Pictures aside, each record should be reproduced exactly.

-- Task input follows --

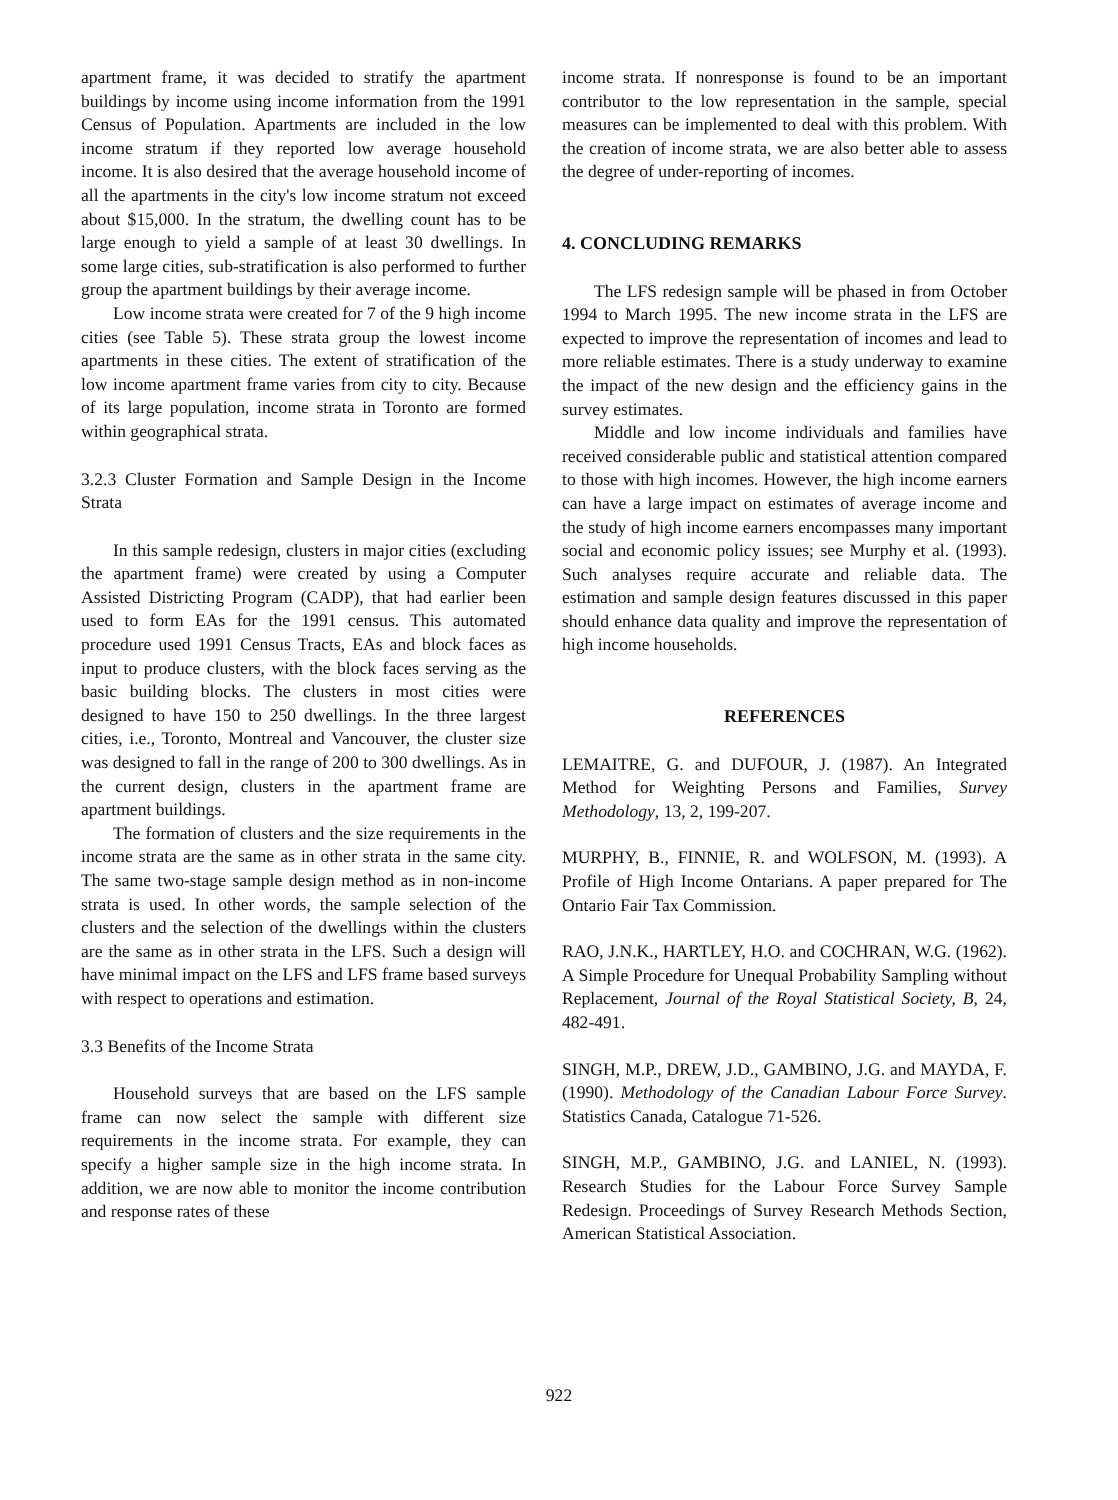apartment frame, it was decided to stratify the apartment buildings by income using income information from the 1991 Census of Population. Apartments are included in the low income stratum if they reported low average household income. It is also desired that the average household income of all the apartments in the city's low income stratum not exceed about $15,000. In the stratum, the dwelling count has to be large enough to yield a sample of at least 30 dwellings. In some large cities, sub-stratification is also performed to further group the apartment buildings by their average income.
Low income strata were created for 7 of the 9 high income cities (see Table 5). These strata group the lowest income apartments in these cities. The extent of stratification of the low income apartment frame varies from city to city. Because of its large population, income strata in Toronto are formed within geographical strata.
3.2.3 Cluster Formation and Sample Design in the Income Strata
In this sample redesign, clusters in major cities (excluding the apartment frame) were created by using a Computer Assisted Districting Program (CADP), that had earlier been used to form EAs for the 1991 census. This automated procedure used 1991 Census Tracts, EAs and block faces as input to produce clusters, with the block faces serving as the basic building blocks. The clusters in most cities were designed to have 150 to 250 dwellings. In the three largest cities, i.e., Toronto, Montreal and Vancouver, the cluster size was designed to fall in the range of 200 to 300 dwellings. As in the current design, clusters in the apartment frame are apartment buildings.
The formation of clusters and the size requirements in the income strata are the same as in other strata in the same city. The same two-stage sample design method as in non-income strata is used. In other words, the sample selection of the clusters and the selection of the dwellings within the clusters are the same as in other strata in the LFS. Such a design will have minimal impact on the LFS and LFS frame based surveys with respect to operations and estimation.
3.3 Benefits of the Income Strata
Household surveys that are based on the LFS sample frame can now select the sample with different size requirements in the income strata. For example, they can specify a higher sample size in the high income strata. In addition, we are now able to monitor the income contribution and response rates of these
income strata. If nonresponse is found to be an important contributor to the low representation in the sample, special measures can be implemented to deal with this problem. With the creation of income strata, we are also better able to assess the degree of under-reporting of incomes.
4. CONCLUDING REMARKS
The LFS redesign sample will be phased in from October 1994 to March 1995. The new income strata in the LFS are expected to improve the representation of incomes and lead to more reliable estimates. There is a study underway to examine the impact of the new design and the efficiency gains in the survey estimates.
Middle and low income individuals and families have received considerable public and statistical attention compared to those with high incomes. However, the high income earners can have a large impact on estimates of average income and the study of high income earners encompasses many important social and economic policy issues; see Murphy et al. (1993). Such analyses require accurate and reliable data. The estimation and sample design features discussed in this paper should enhance data quality and improve the representation of high income households.
REFERENCES
LEMAITRE, G. and DUFOUR, J. (1987). An Integrated Method for Weighting Persons and Families, Survey Methodology, 13, 2, 199-207.
MURPHY, B., FINNIE, R. and WOLFSON, M. (1993). A Profile of High Income Ontarians. A paper prepared for The Ontario Fair Tax Commission.
RAO, J.N.K., HARTLEY, H.O. and COCHRAN, W.G. (1962). A Simple Procedure for Unequal Probability Sampling without Replacement, Journal of the Royal Statistical Society, B, 24, 482-491.
SINGH, M.P., DREW, J.D., GAMBINO, J.G. and MAYDA, F. (1990). Methodology of the Canadian Labour Force Survey. Statistics Canada, Catalogue 71-526.
SINGH, M.P., GAMBINO, J.G. and LANIEL, N. (1993). Research Studies for the Labour Force Survey Sample Redesign. Proceedings of Survey Research Methods Section, American Statistical Association.
922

-- Task input concluded --

> [Answer to this task]
apartment frame, it was decided to stratify the apartment buildings by income using income information from the 1991 Census of Population. Apartments are included in the low income stratum if they reported low average household income. It is also desired that the average household income of all the apartments in the city's low income stratum not exceed about $15,000. In the stratum, the dwelling count has to be large enough to yield a sample of at least 30 dwellings. In some large cities, sub-stratification is also performed to further group the apartment buildings by their average income.
Low income strata were created for 7 of the 9 high income cities (see Table 5). These strata group the lowest income apartments in these cities. The extent of stratification of the low income apartment frame varies from city to city. Because of its large population, income strata in Toronto are formed within geographical strata.
3.2.3 Cluster Formation and Sample Design in the Income Strata
In this sample redesign, clusters in major cities (excluding the apartment frame) were created by using a Computer Assisted Districting Program (CADP), that had earlier been used to form EAs for the 1991 census. This automated procedure used 1991 Census Tracts, EAs and block faces as input to produce clusters, with the block faces serving as the basic building blocks. The clusters in most cities were designed to have 150 to 250 dwellings. In the three largest cities, i.e., Toronto, Montreal and Vancouver, the cluster size was designed to fall in the range of 200 to 300 dwellings. As in the current design, clusters in the apartment frame are apartment buildings.
The formation of clusters and the size requirements in the income strata are the same as in other strata in the same city. The same two-stage sample design method as in non-income strata is used. In other words, the sample selection of the clusters and the selection of the dwellings within the clusters are the same as in other strata in the LFS. Such a design will have minimal impact on the LFS and LFS frame based surveys with respect to operations and estimation.
3.3 Benefits of the Income Strata
Household surveys that are based on the LFS sample frame can now select the sample with different size requirements in the income strata. For example, they can specify a higher sample size in the high income strata. In addition, we are now able to monitor the income contribution and response rates of these
income strata. If nonresponse is found to be an important contributor to the low representation in the sample, special measures can be implemented to deal with this problem. With the creation of income strata, we are also better able to assess the degree of under-reporting of incomes.
4. CONCLUDING REMARKS
The LFS redesign sample will be phased in from October 1994 to March 1995. The new income strata in the LFS are expected to improve the representation of incomes and lead to more reliable estimates. There is a study underway to examine the impact of the new design and the efficiency gains in the survey estimates.
Middle and low income individuals and families have received considerable public and statistical attention compared to those with high incomes. However, the high income earners can have a large impact on estimates of average income and the study of high income earners encompasses many important social and economic policy issues; see Murphy et al. (1993). Such analyses require accurate and reliable data. The estimation and sample design features discussed in this paper should enhance data quality and improve the representation of high income households.
REFERENCES
LEMAITRE, G. and DUFOUR, J. (1987). An Integrated Method for Weighting Persons and Families, Survey Methodology, 13, 2, 199-207.
MURPHY, B., FINNIE, R. and WOLFSON, M. (1993). A Profile of High Income Ontarians. A paper prepared for The Ontario Fair Tax Commission.
RAO, J.N.K., HARTLEY, H.O. and COCHRAN, W.G. (1962). A Simple Procedure for Unequal Probability Sampling without Replacement, Journal of the Royal Statistical Society, B, 24, 482-491.
SINGH, M.P., DREW, J.D., GAMBINO, J.G. and MAYDA, F. (1990). Methodology of the Canadian Labour Force Survey. Statistics Canada, Catalogue 71-526.
SINGH, M.P., GAMBINO, J.G. and LANIEL, N. (1993). Research Studies for the Labour Force Survey Sample Redesign. Proceedings of Survey Research Methods Section, American Statistical Association.
922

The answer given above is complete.